In our longing, in our darkness,
Now the light of life has come;
Look to Christ who condescended,
Took on flesh to ransom us.

I’ve really grown to love this hymn, and the first verse is particularly apt for Christmas time. What a wondrous mystery it is that the infinite God would take on finite fallible flesh to ransom us!

a beautiful consistency about the paradox of the incarnation

Wenham, Christ and the Bible (1984):

There is a beautiful consistency about the paradox [of the incarnation.] That the humanity of Christ is depicted in the Gospels as fully and clearly as his divinity needs no documentation.

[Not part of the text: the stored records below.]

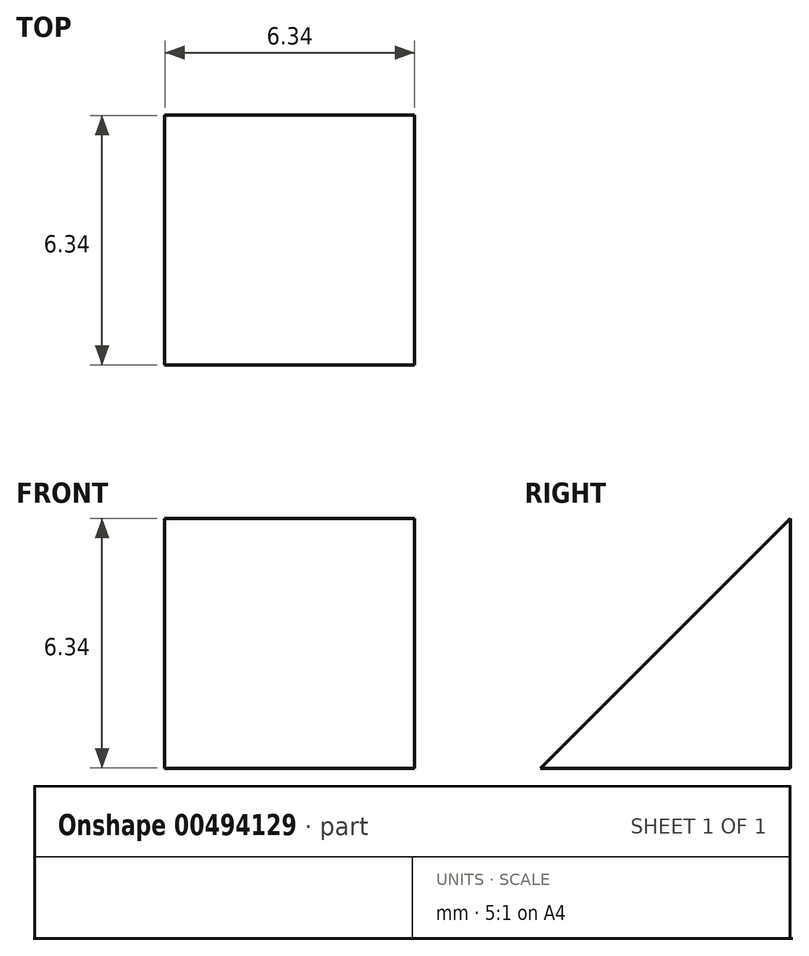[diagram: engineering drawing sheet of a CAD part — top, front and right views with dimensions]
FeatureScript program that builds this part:
annotation { "Feature Type Name" : "Feature", "Feature Type Description" : "" }
export const myFeature = defineFeature(function(context is Context, id is Id, definition is map)
    precondition{}
    {
        {
            var Q0;
            Q0=qCreatedBy(makeId("Right.planeOp"),FACE);
            var sketch = newSketch(context, id + "F0", { "sketchPlane" : qUnion([Q0])});
            skLineSegment(sketch, "E0.top", {"start": v(-3.17, -3.18) * mm, "end": v(3.18, -3.18) * mm});
            skLineSegment(sketch, "E0.right", {"start": v(3.18, 3.17) * mm, "end": v(3.18, -3.18) * mm});
            skPoint(sketch, "E0.middle", {"position": v(0, 0) * mm});
            skLineSegment(sketch, "E1", {"start": v(3.18, 3.17) * mm, "end": v(-3.17, -3.18) * mm});
            skSolve(sketch);
        }
        {
            var Q0;
            Q0=makeQuery(id+"F0.imprint","IMPRINT",FACE,{"disambiguationData":[TD([[makeQuery(id+"F0.imprint","IMPRINT",EDGE,{"derivedFrom":sQuery(id+"F0.wireOp",EDGE,"E0.bottom")}),-1.0]])]});
            var Q1;
            Q1=makeQuery(id+"F0.imprint","IMPRINT",FACE,{"disambiguationData":[TD([[makeQuery(id+"F0.imprint","IMPRINT",EDGE,{"derivedFrom":sQuery(id+"F0.wireOp",EDGE,"E0.top")}),1.0]])]});
            extrude(context, id + "F1", {"entities" : qUnion([Q0, Q1]), "endBound" : BoundingType.SYMMETRIC, "depth" : 6.35 * mm});
        }
    });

Jesus is seen as the Last Adam, as Ideal Man in perfect communion with God. God, on the one hand, is all powerful, all holy, all knowing; unable to fail, unable to sin, unable to err. Fallen man, on the other hand, fails, sins, errs. Ideal Man, however, could-but-does-not-fail, could-but-does-not-sin, could-but-does-not-err. Jesus tasted human weakness to the limit, but did not fail; experienced temptation at its fiercest, but did not sin; shared human ignorance to the full, but taught no error.